Minimax Principle

The minimax principle is a decision rule used in decision theory, game theory, statistics, and philosophy for minimizing the possible loss for a worst case (maximum loss) scenario. When dealing with gains, it is referred to as “maximin”—to maximize the minimum gain. The principle is also known as the principle of pessimism, the principle of prudence, and the principle of maximum entropy.

Note: Good video about the minimax principle: Algorithms Explained – minimax and alpha-beta pruning by Sebastian Lague.

Two-Player Zero-Sum Games

The games most commonly studied within AI are what game theorists call deterministic, two-player, turn-taking, perfect information, zero-sum games.

Deterministic - the outcome of a game is determined by the actions of the players;
Perfect information - each player knows the complete state of the game at any point in time;
Zero-sum - the total payoff of all players is zero, meaning that whats good for one player is bad for the other.

During this chapter:

We will call the two players MAX and MIN;
MAX moves first, and then MIN moves, and so on until the game is over;
At the end of the game, points are awarded to the winner and penalties are awarded to the loser.

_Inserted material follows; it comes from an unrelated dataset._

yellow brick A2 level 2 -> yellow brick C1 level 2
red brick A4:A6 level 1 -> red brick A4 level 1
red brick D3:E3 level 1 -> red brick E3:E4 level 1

A game can be formally defined with the following elements:

S0 - the initial state of the game;
TO-MOVE(s) - the player who has the move in state s;
ACTIONS(s) - the set of legal moves in state s;
RESULT(s, a) - the state that results from doing move a in state s;
IS-TERMINAL(s) - a predicate that is true if s is a terminal state;
UTILITY(s, p) - the utility of state s to player p; defines the payoff for player p in state s.

Minimax Tree

A minimax tree is a tree that represents all possible outcomes of a game, assuming that both players play optimally.

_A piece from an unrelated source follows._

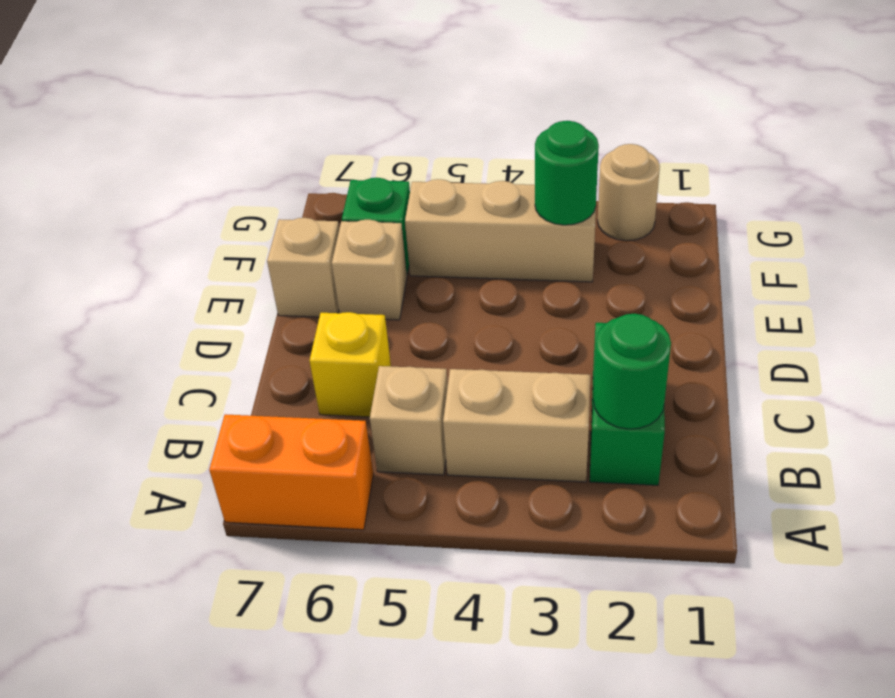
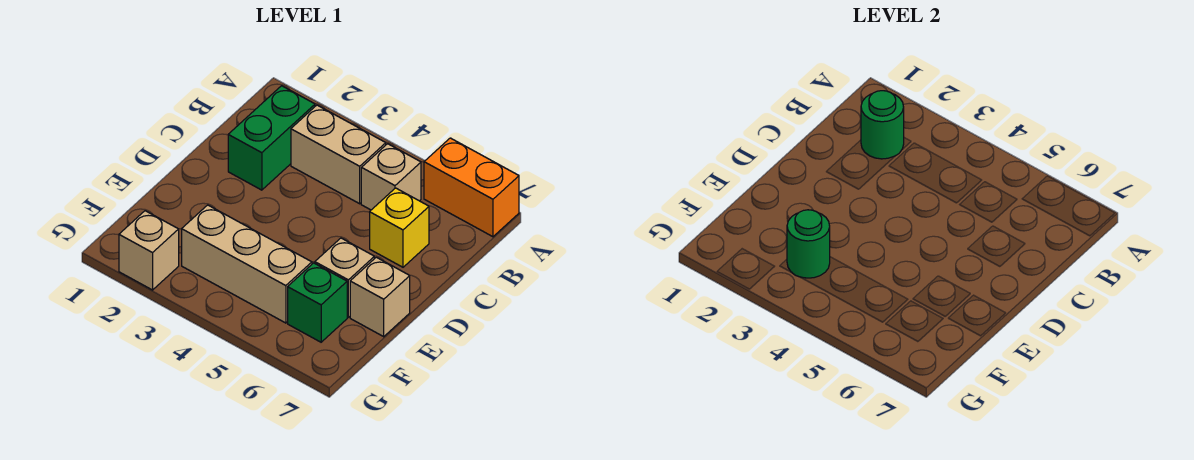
tan round brick G2 level 1 -> tan brick G2 level 1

The root of the tree is the initial state of the game;
The MAX player is represented by the maximizing nodes;
The MIN player is represented by the minimizing nodes;

In the image bellow, we can see that the MAX player always chooses the maximum value, and the MIN player always chooses the minimum value:

Minimax Tree

In this example:

The MAX chooses the A1 node, because it has the maximum value;
Then, the MIN chooses the A11 node, because it has the minimum value;
…

Minimax Value

The minimax value is the utility of being in that state, assuming that both players play optimally.

MINIMAX(s) = 
    if IS-TERMINAL(s) then
        return UTILITY(s, p)
    else if TO-MOVE(s) = MAX then
        return MAX(MINIMAX(RESULT(s, a)))
    else if TO-MOVE(s) = MIN then
        return MIN(MINIMAX(RESULT(s, a)))

Alpha-Beta Pruning

Alpha-beta pruning is a search algorithm that seeks to decrease the number of nodes that are evaluated by the minimax algorithm in its search tree. It is an adversarial search algorithm used commonly for machine playing of two-player games (Tic-tac-toe, Chess, Go, etc.).

Alpha-Beta Pruning

The alpha-beta pruning algorithm is a modification of the minimax algorithm that allows us to prune the search tree, reducing the number of nodes that we need to evaluate;
It keeps track of two values, alpha and beta, which represent the best possible score that the MAX player can guarantee and the best possible score that the MIN player can guarantee, respectively;
The alpha value represents the best choice that the MAX player can make at that point in the game, and the beta value represents the best choice that the MIN player can make at that point in the game.